Original Link: http://www.nytimes.com/2009/10/18/business/economy/18gret.html
By GRETCHEN MORGENSON
CONGRESS began the work of reforming our troubled financial system last week, and a bill aimed at regulating derivatives passed the House Financial Services Committee on Thursday.
Derivatives — contracts that theoretically protect buyers from unforeseen financial calamities but more often are used to fuel raw speculation — were, lest we forget, at the heart of the banking crisis.
Credit default swaps, Wall Street-style insurance contracts that let speculators bet against a company or debt issue, propelled the American International Group off the cliff. Those swaps also linked millions of trading partners, creating a web in which one default threatened to produce a chain of corporate and economic failures worldwide.
And derivatives aren’t going away. In the right hands, they help parties manage risk. In the wrong hands, they are among the most destructive financial products ever invented. So reforming the $42 trillion market for credit swaps is crucial if taxpayers are to be protected from future rescues of institutions deemed not only too big but also too interconnected to fail.

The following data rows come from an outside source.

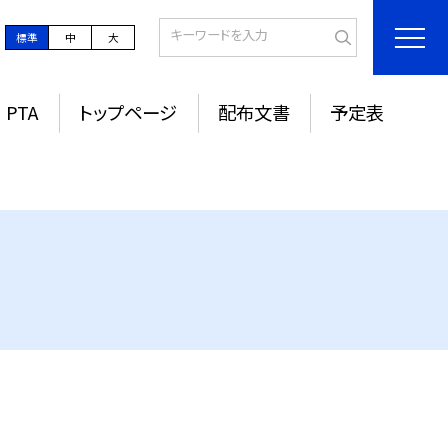
標準
中
大
PTA
トップページ
配布文書
予定表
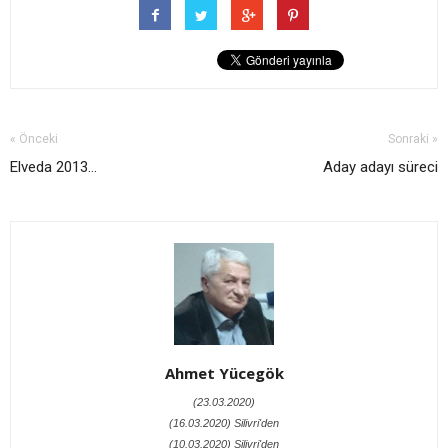
« Önceki
Sonraki »
Elveda 2013…
Aday adayı süreci
Ahmet Yücegök
(23.03.2020)
(16.03.2020) Silivri'den
(10.03.2020) Silivri'den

The best aspect of the House bill is that it requires many swaps to be traded on exchanges just like stocks, subjecting them for the first time to the light of day. But elsewhere in the bill, known as the Over-the-Counter Derivatives Market Act of 2009, exceptions to this exchange-trading rule undermine its regulatory power.
Derivatives regulation has been on the nation’s financial reform agenda for months. Undoing the Clinton-era law that exempted swaps from oversight is seen as imperative, except perhaps by big banks that deal in the contracts. It’s worth noting that many members of the Clinton economic team, including Lawrence Summers, Timothy Geithner and Gary Gensler, now hold pivotal policy-making positions in the Obama administration.
In August, the White House sent its derivatives proposal to Congress, recommending that all standardized contracts trade on an exchange. But big banks dealing in swaps don’t want exchange trading, where pricing and the identities of participants would be more publicly transparent. Savvier swaps customers would soon pay less on their transactions and bank profits would fall.
Some swaps buyers also dislike exchange trading because it would require them to put up a cash cushion — or margin — before a transaction. This is to help prevent counterparty failures, but participants in the market prefer not to pay this freight. They’d rather taxpayers foot the bill for a possible collapse later on, as they did with A.I.G.
Representative Barney Frank, the Massachusetts Democrat who is chairman of the House Financial Services Committee, dismissed criticism of the bill he is steering along, saying that it would create incentives to make exchange-traded swaps the norm. “We passed the bill to drive most of the swaps onto exchanges,” he said in an interview Friday. “End users will move in that direction to save money.” But Michael Greenberger, a University of Maryland law professor and an expert in derivatives, criticized the House bill. “While I know there was a good-faith effort to improve the regulation, the plain language of the legislation can only be read as a Christmas tree of decorative gifts to the banking industry,” he said. “And this is being done when people acknowledge the unregulated O.T.C. derivatives market was a principal reason for the meltdown.”
A SIGNIFICANT exception in the bill says that if a transaction involves a company that uses a swap to offset its commercial risks — the bill defines this entity as an end user — its trade does not have to be put on an exchange. This was intended to address complaints from swaps customers — like airlines or oil companies that hedge their commercial risks — that their costs would rise unnecessarily under the bill.
The problem is the bill’s lack of specificity about what an end user is. Indeed, what is to stop a hedge fund or private equity firm from setting up companies to meet the “end user” definition so their trades could escape scrutiny?
Another questionable exemption says that if a swap is to be exchange-traded, it must be deemed “clearable” by facilities known as clearinghouses. Some of these are partially owned by banks. If a clearinghouse decides that the swap can be cleared, then it can trade on an exchange.
Gee, do you think the banks might be a tad hesitant to punt a very lucrative line of business onto less profitable exchanges? Do you think they might have an incentive to say that the most profitable swaps simply aren’t clearable?
Conflicts posed by swaps dealers’ stakes in clearinghouses is no small thing. Those on the House committee who amended the bill recognized the problem and decided to restrict swaps dealers’ ownership of clearinghouses to 20 percent; the balance might go to public investors.
To be sure, the House bill is just the first step in what is likely to be a long road to reforming this huge and opaque market. And more oversight is surely better than none. The House Agriculture Committee, which oversees the Commodity Futures Trading Commission, will take up the matter now.
But the stakes for taxpayers who might have to take on yet another wave of financial bailouts in the future are even higher. And allowing the very institutions that imperiled our economy to weaken derivatives reform would be a grave insult to those whose rescue money is being used, even today, to generate bank profits and a recent round of outsize bonuses.